Data publication and discovery

  • Scorpio NGSI-LD Broker
    Manages publication, query and subscription of context data. This is where harmonised entities (for example, observations or forecasts) are stored and exposed using NGSI-LD.

  • TM Forum APIs and Contract Management
    Allow providers to publish catalogues and assets, and to define and manage usage contracts between participants.

Dataspace protocol and dataplane

  • Rainbow (IDSA Dataspace Protocol implementation)
    Implements the International Data Spaces Association protocol for secure data exchange between connectors.

  • Trusted Policy Propagator (TPP)
    Distributes policies between participants to ensure that usage constraints are consistently enforced.

  • DID and dataplane services
    Manage decentralised identifiers and the actual data transfer channel, ensuring that policies and security rules are applied during data movement.

This modular design allows each connector to be extended with additional components when needed.

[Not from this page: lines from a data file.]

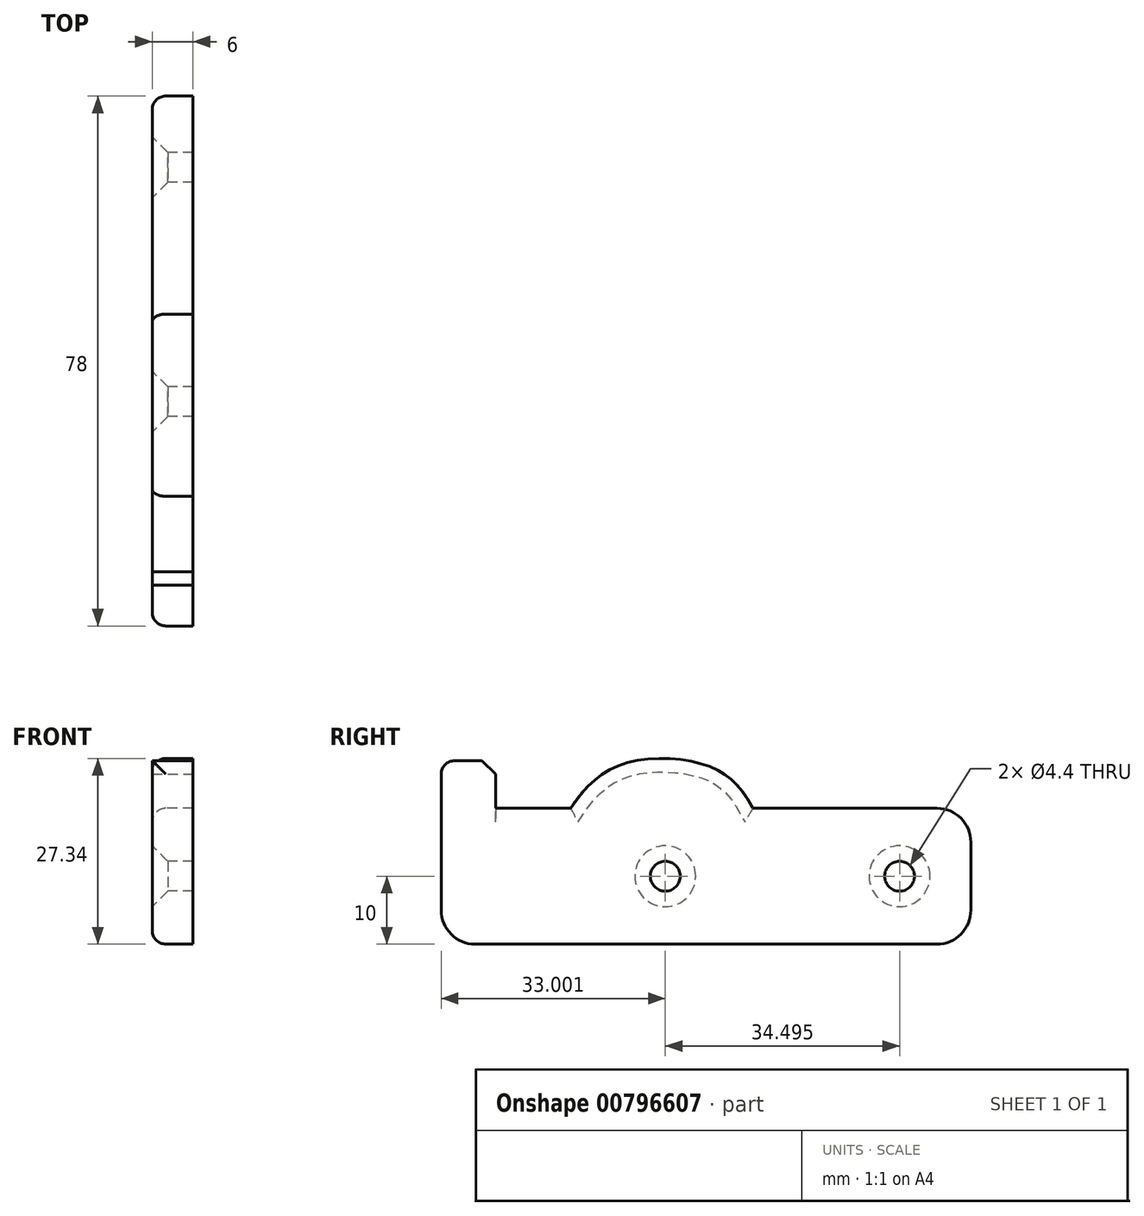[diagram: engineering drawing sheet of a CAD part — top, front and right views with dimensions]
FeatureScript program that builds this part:
annotation { "Feature Type Name" : "Feature", "Feature Type Description" : "" }
export const myFeature = defineFeature(function(context is Context, id is Id, definition is map)
    precondition{}
    {
        {
            var Q0;
            Q0=qCreatedBy(makeId("Right.planeOp"),FACE);
            var sketch = newSketch(context, id + "F0", { "sketchPlane" : qUnion([Q0])});
            skLineSegment(sketch, "E0", {"start": v(38.54, 0) * mm, "end": v(38.54, 20) * mm});
            skLineSegment(sketch, "E1", {"start": v(38.54, 20) * mm, "end": v(-31.46, 20) * mm});
            skLineSegment(sketch, "E2", {"start": v(-31.46, 20) * mm, "end": v(-31.46, 27) * mm});
            skLineSegment(sketch, "E3", {"start": v(-31.46, 27) * mm, "end": v(-39.46, 27) * mm});
            skLineSegment(sketch, "E4", {"start": v(-39.46, 27) * mm, "end": v(-39.46, 0) * mm});
            skLineSegment(sketch, "E5", {"start": v(-39.46, 0) * mm, "end": v(38.54, 0) * mm});
            skFitSpline(sketch, "E6", {"points": [v(-20.39, 20) * mm, v(-12.73, 26.5) * mm, v(0, 26.18) * mm, v(6.44, 20) * mm], "startDerivative": vector(18.04, 27.38) * mm, "endDerivative": vector(17.27, -31.3) * mm});
            skSolve(sketch);
        }
        {
            var Q0;
            Q0=makeQuery(id+"F0.imprint","IMPRINT",FACE,{"disambiguationData":[TD([[makeQuery(id+"F0.imprint","IMPRINT",EDGE,{"derivedFrom":sQuery(id+"F0.wireOp",EDGE,"E0")}),1.0]])]});
            var Q1;
            {var subQ0=sQuery(id+"F0.wireOp",EDGE,"E6");Q1=makeQuery(id+"F0.imprint","IMPRINT",FACE,{"disambiguationData":[TD([[makeQuery(id+"F0.imprint","IMPRINT",EDGE,{"derivedFrom":subQ0}),-1.0]])]});}
            extrude(context, id + "F1", {"entities" : qUnion([Q0, Q1]), "depth" : 6 * mm, "offsetDistance" : 25 * mm});
        }
        {
            var Q0;
            Q0=makeQuery(id+"F1.opExtrude","SWEPT_EDGE",EDGE,{"disambiguationData":[OSD([sQuery(id+"F0.wireOp",EDGE,"E0"),sQuery(id+"F0.wireOp",EDGE,"E1")])]});
            var Q1;
            Q1=makeQuery(id+"F1.opExtrude","SWEPT_EDGE",EDGE,{"disambiguationData":[OSD([sQuery(id+"F0.wireOp",EDGE,"E0"),sQuery(id+"F0.wireOp",EDGE,"E5")])]});
            var Q2;
            Q2=makeQuery(id+"F1.opExtrude","SWEPT_EDGE",EDGE,{"disambiguationData":[OSD([sQuery(id+"F0.wireOp",EDGE,"E4"),sQuery(id+"F0.wireOp",EDGE,"E5")])]});
            fillet(context, id + "F2", {"entities" : qUnion([Q0, Q1, Q2]), "radius" : 5 * mm, "tangentPropagation" : true, "allowEdgeOverflow" : false});
        }
        {
            var Q0;
            Q0=makeQuery(id+"F1.opExtrude","CAP_EDGE",EDGE,{"disambiguationData":[OSD([sQuery(id+"F0.wireOp",EDGE,"E1")])],"isStart":true});
            var Q1;
            Q1=makeQuery(id+"F1.opExtrude","SWEPT_EDGE",EDGE,{"disambiguationData":[OSD([sQuery(id+"F0.wireOp",EDGE,"E3"),sQuery(id+"F0.wireOp",EDGE,"E4")])]});
            var Q2;
            Q2=makeQuery(id+"F1.opExtrude","CAP_EDGE",EDGE,{"disambiguationData":[OSD([sQuery(id+"F0.wireOp",EDGE,"E6")])],"isStart":true});
            fillet(context, id + "F3", {"entities" : qUnion([Q0, Q1, Q2]), "radius" : 2 * mm, "tangentPropagation" : true, "allowEdgeOverflow" : false});
        }
        {
            var Q0;
            Q0=makeQuery(id+"F1.opExtrude","CAP_FACE",FACE,{"disambiguationData":[OSD([sQuery(id+"F0.wireOp",EDGE,"E0"),sQuery(id+"F0.wireOp",EDGE,"E1"),sQuery(id+"F0.wireOp",EDGE,"E2"),sQuery(id+"F0.wireOp",EDGE,"E3"),sQuery(id+"F0.wireOp",EDGE,"E4"),sQuery(id+"F0.wireOp",EDGE,"E5")])],"isStart":true});
            var sketch = newSketch(context, id + "F4", { "sketchPlane" : qUnion([Q0])});
            skPoint(sketch, "E7", {"position": v(-28.04, 10) * mm});
            skPoint(sketch, "E7.positionSnap0", {"position": v(-36.54, 10) * mm});
            skPoint(sketch, "E8", {"position": v(6.46, 10) * mm});
            skSolve(sketch);
        }
        {
            var Q0;
            Q0=sQuery(id+"F4.wireOp",VERTEX,"E7");
            var Q1;
            Q1=sQuery(id+"F4.wireOp",VERTEX,"321f2fa2-082a-4344-a82a-c2016e4dd672");
            var Q2;
            Q2=sQuery(id+"F4.wireOp",VERTEX,"E8");
            var Q3;
            Q3=makeQuery(id+"F1.opExtrude","SWEPT_BODY",BODY,{"disambiguationData":[OSD([sQuery(id+"F0.wireOp",EDGE,"E0"),sQuery(id+"F0.wireOp",EDGE,"E1"),sQuery(id+"F0.wireOp",EDGE,"E2"),sQuery(id+"F0.wireOp",EDGE,"E3"),sQuery(id+"F0.wireOp",EDGE,"E4"),sQuery(id+"F0.wireOp",EDGE,"E5")])]});
            hole(context, id + "F5", {"style" : HoleStyle.C_SINK, "endStyle" : HoleEndStyle.THROUGH, "standardTappedOrClearance" : lookupTablePath({ "standard" : "ISO", "fit" : "Normal", "size" : "M4", "type" : "Clearance" }), "standardBlindInLast" : lookupTablePath({ "fit" : "Standard", "standard" : "ISO", "size" : "M4", "type" : "Clearance" }), "holeDiameter" : 4.4 * mm, "cSinkDiameter" : 8.96 * mm, "cSinkAngle" : 90 * degree, "majorDiameter" : 5 * mm, "isTappedThrough" : true, "tappedDepth" : 12 * mm, "tapClearance" : 3, "locations" : qUnion([Q0, Q1, Q2]), "scope" : qUnion([Q3])});
        }
        {
            var Q0;
            Q0=makeQuery(id+"F1.opExtrude","SWEPT_EDGE",EDGE,{"disambiguationData":[OSD([sQuery(id+"F0.wireOp",EDGE,"E2"),sQuery(id+"F0.wireOp",EDGE,"E3")])]});
            chamfer(context, id + "F6", {"entities" : qUnion([Q0]), "width" : 2 * mm, "tangentPropagation" : true});
        }
    });
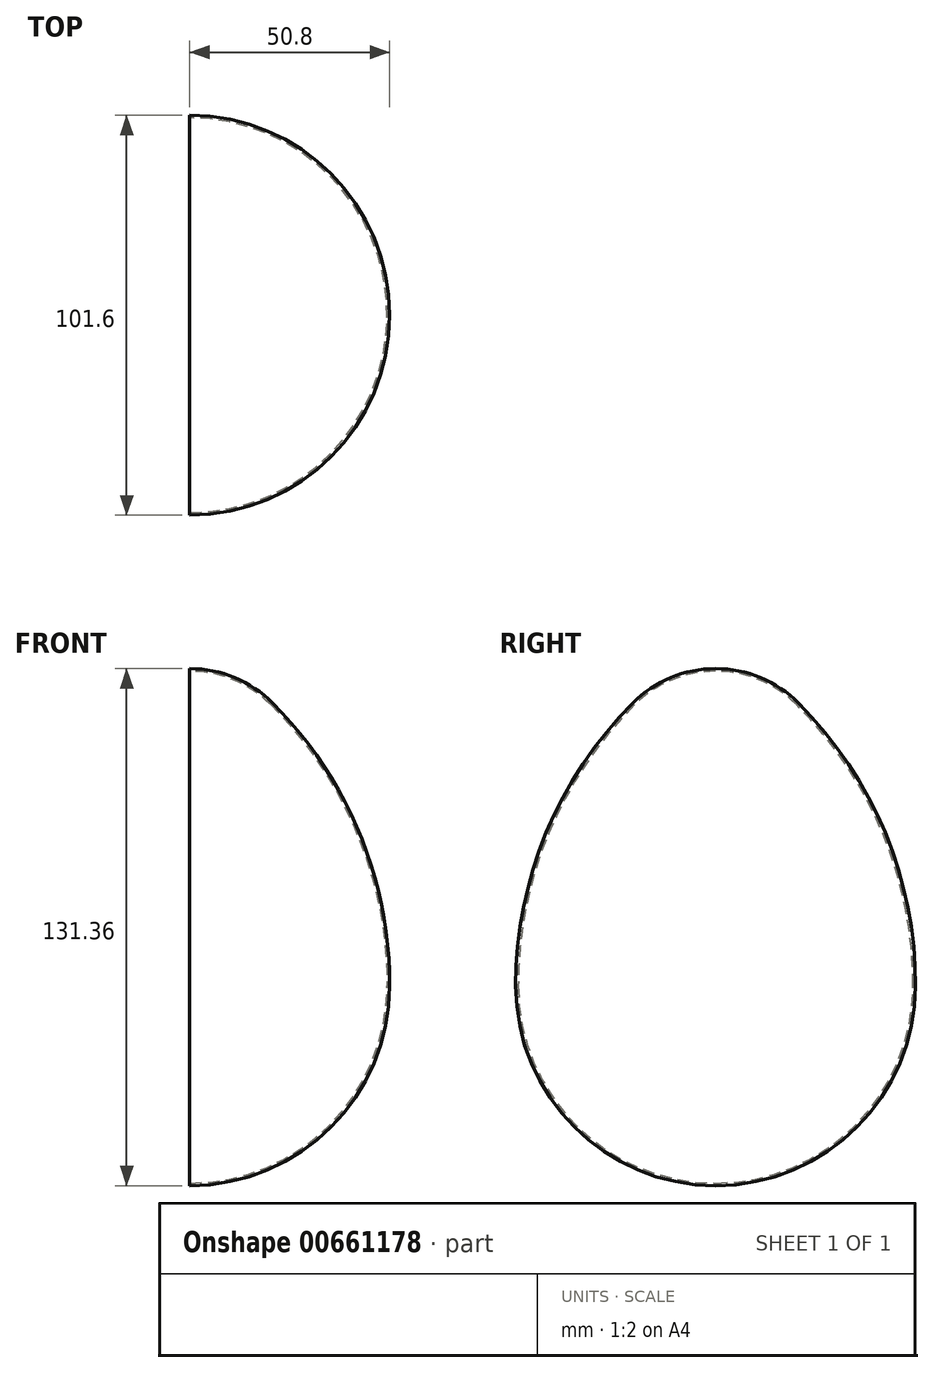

For example, climate data providers add components such as Orion-LD, TimescaleDB, Mintaka, Airflow or SmartFlow API to handle their specific data ingestion and exposure needs.

Minimum Viable Data Space (MVDS)

Before deploying the full architecture, PGTEC defines a Minimum Viable Data Space (MVDS) that focuses on validating the interaction between key components and participants.

The MVDS includes:

  • Trust Anchor
  • Connectors for a subset of data providers (climate agencies)
  • A connector for IIAMA, acting as consumer of climate data and provider of hydrological services

In this first deployment:

  • The Marketplace is not deployed, since all necessary discovery can be performed through the TM Forum APIs already available in each connector.
  • The Verifiable Credentials Issuer is not yet required, because only internal PGTEC participants are involved.
  • The connector for VRAIN can be added later, once the real-time dashboard service is ready to be integrated.

Even in this reduced configuration, the MVDS provides a functional dataspace where realistic scenarios can be simulated and the behaviour of connectors, models and services can be evaluated. The next image describes the MVDS:

MVDS Architecture

Infrastructure and Deployment

The PGTEC data space is deployed on a public cloud infrastructure, specifically on AWS, using a Kubernetes cluster as the underlying orchestration platform.

The main reasons for this choice are:

  • Scalability
    The cluster can be scaled up or down depending on the computational and storage needs (for example, when ingesting large climate datasets or running intensive simulations).

  • Resilience
    Distributed services with built-in redundancy ensure operational continuity, even in the presence of failures.

  • Security
    Integration with cloud identity and access management, network segmentation and encryption aligns with European digital trust standards.

  • Flexibility
    Native support for containers and microservices simplifies the deployment of connectors, Trust Anchor, and additional components such as Orion-LD, Mintaka, TimescaleDB, Airflow or SmartFlow.

Within this cluster, each connector runs in its own namespace, along with its auxiliary services. This separation allows providers to manage their own components, while still benefiting from a shared, managed infrastructure.

Relation with other documentation

This architecture page connects to the rest of the technical documentation as follows:

  • The Data Sources and Data and services pages describe which datasets and services are actually exposed through the connectors.
  • The Data Flow and SmartFlow pages detail how observed and forecast data are ingested, harmonised, stored and exposed.
  • The Identities and verifiable credentials page explains the identity and trust layer that runs on top of this architecture.
  • The DIDs page shows how decentralised identifiers are generated and used to support the identity layer in practice.